Cryptocurrency has been around for years — long enough for evidence of a correlation between its performance and the stock market to emerge. Is this trend genuine or a symptom of some other market influence? How can investors use this information to their advantage?
Cryptocurrency Market Changes Impact the Stock Market
As cryptocurrency markets fluctuate, they impact the valuation and performance of blockchain-related stocks. Evidence shows a cross-correlation between the values of blockchain, cryptocurrencies, and the Nasdaq markets.
According to one study, significant fluctuations in crypto lead to small shifts in blockchain exchange-traded funds. These correlations are positive, meaning they move in the same direction, whether they trend upward or downward.
This relationship makes sense. Like stocks, cryptocurrency investors trade based on price speculation rather than intrinsic value — and stock prices reflect predictions and influences because the stock market is a forward-looking instrument.
Noticeable Correlations Between Crypto and Stock Prices
At this point, digital currencies have morphed into an investment asset class because of investors’ decisions. They inadvertently create a price correlation since they treat it like other speculative assets. People whose blockchain stocks are doing well are inclined to put more money into Bitcoin (BTC) — and vice versa.
This means cryptocurrencies react to market influences like equities do. Those who deal in digital currency likely have various stocks, meaning their decisions influence their entire investment portfolio. When they invest or pull out in one place, it affects the others.
The Nasdaq Blockchain Economy Index (RSBLCN) measures the returns of companies that commit material resources to developing, researching, supporting, or utilizing blockchain technology. After a minor drop from January 2020 to March 2020, its price per share rose from about $950 in March 2020 to around $2,350 in March 2021.
BTC followed a similar pattern, rising from about $8,000 to roughly $60,000 in the same period.

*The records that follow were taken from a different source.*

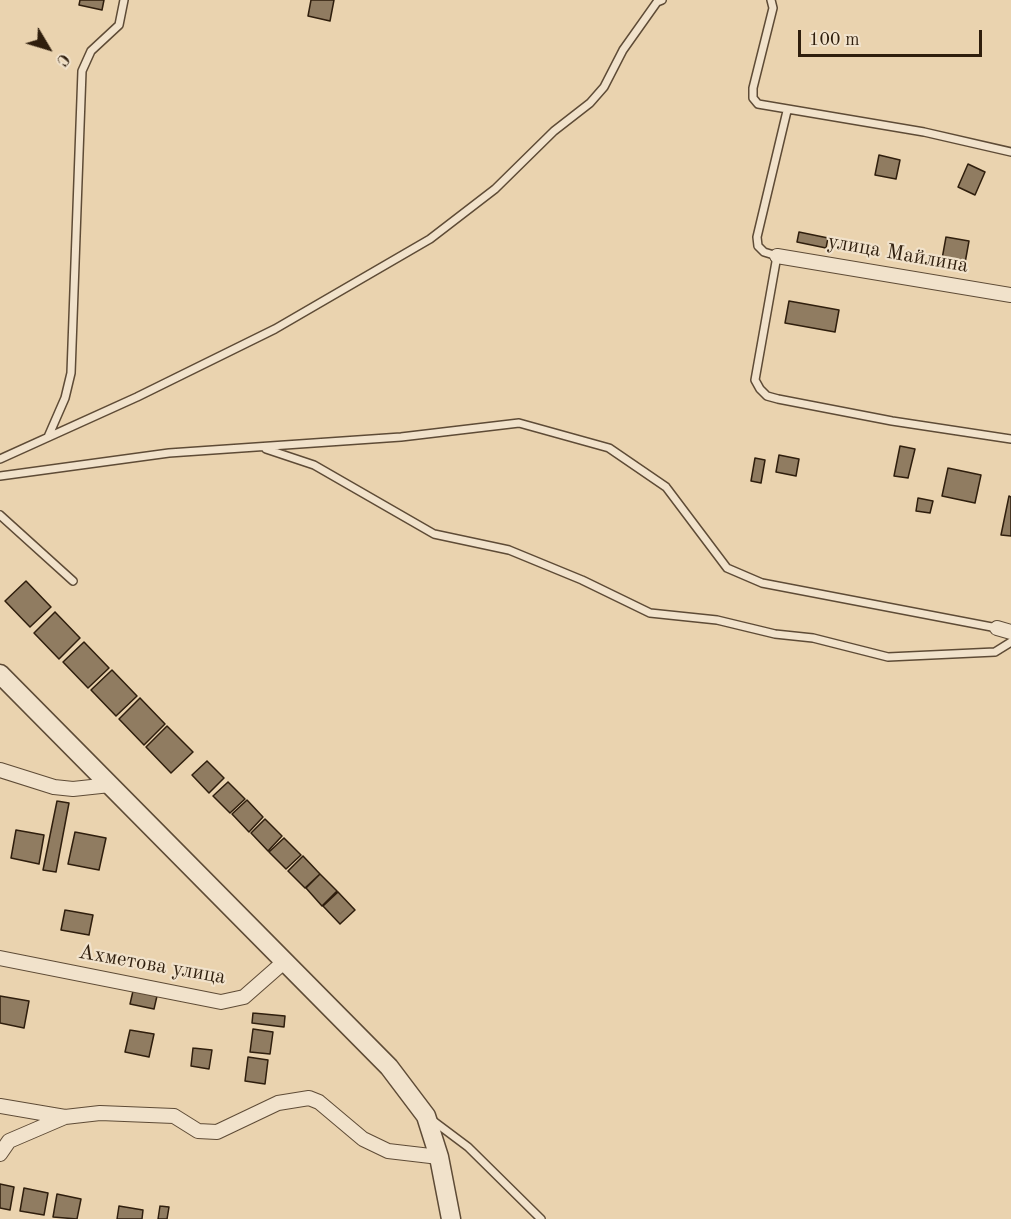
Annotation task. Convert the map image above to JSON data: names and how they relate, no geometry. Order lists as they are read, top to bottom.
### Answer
{
  "streets": {
    "street": ["улица Майлина", "Ахметова улица"]
  },
  "scale_bar": "100 m",
  "north": "bottom right"
}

This year-long increase is among the largest relatively consistent ascending trends both have had. Following this upward trajectory, both lost value at a similar rate from around November 2021 through early 2023 — more proof of their positive correlation.
Cryptocurrency also noticeably affects the valuation of financial technology stocks. The Nasdaq-100 Technology Sector (NDXT), which represents the United States technology market, experienced a minor drop from January 2020 to March 2020, similar to BTC and RSBLCN. Then, it trended upward in a similar pattern.

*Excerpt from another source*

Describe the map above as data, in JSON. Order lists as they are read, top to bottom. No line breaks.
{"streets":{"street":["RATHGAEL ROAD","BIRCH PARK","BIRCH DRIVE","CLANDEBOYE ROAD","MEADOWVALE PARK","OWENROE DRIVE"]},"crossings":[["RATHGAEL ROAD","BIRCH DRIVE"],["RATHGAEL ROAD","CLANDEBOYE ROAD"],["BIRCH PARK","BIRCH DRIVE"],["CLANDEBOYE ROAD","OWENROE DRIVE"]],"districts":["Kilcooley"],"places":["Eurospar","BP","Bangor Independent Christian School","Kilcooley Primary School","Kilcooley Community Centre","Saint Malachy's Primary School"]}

NDXT’s price per share increased from $5,189 in March 2020 to $8,033 in March 2021. After it peaked in November at around $9,450, its value consistently dropped until 2023. This trend follows the same pattern as BTC and RSBLCN, further evidence of their positive cross-correlation.
Examples of Cryptocurrency Performance Influencing Stocks
Professionals can point to several specific events as proof of cryptocurrency’s influence on the stock market. One of the most significant is the depegging of TerraUSD (UST), a once-popular digital token. It prompted investors to sell off crypto en masse. It went from one of the largest stablecoins to being virtually worthless.
The price of UST was relatively stable, hovering at around $1,000 per 1,000 units for years. Then, it declined from $1,000 in April 2022 to $25.61 in May, losing over 95% of its value within one month. This crash affected investor confidence, prompting them to pull out.
This ripple effect is visible in BTC, as it lost approximately $10,000 in value in this period — and continued trending downward for months afterward. Naturally, this valuation decline was mirrored in both NDXT and RSBLCN.
Bitcoin halving — where the reward for mining halves every 210,000 blocks — has also had an impact. There will only ever be 21 million BTC mined, so this process favors investors. In May 2020, after one instance of halving, BTC had one of its largest valuation increases. NDXT and RSBLCN followed suit, demonstrating the influence of supply and demand.
How Crypto Investors Can Use This Information to Invest?
While cryptocurrency crashes lead to blockchain and technology stocks losing value, favorable processes like halving inspire confidence in the market. Investors who understand this and know the markets are connected can make better investment decisions. They can maximize their gains by strategically investing and pulling out around these events.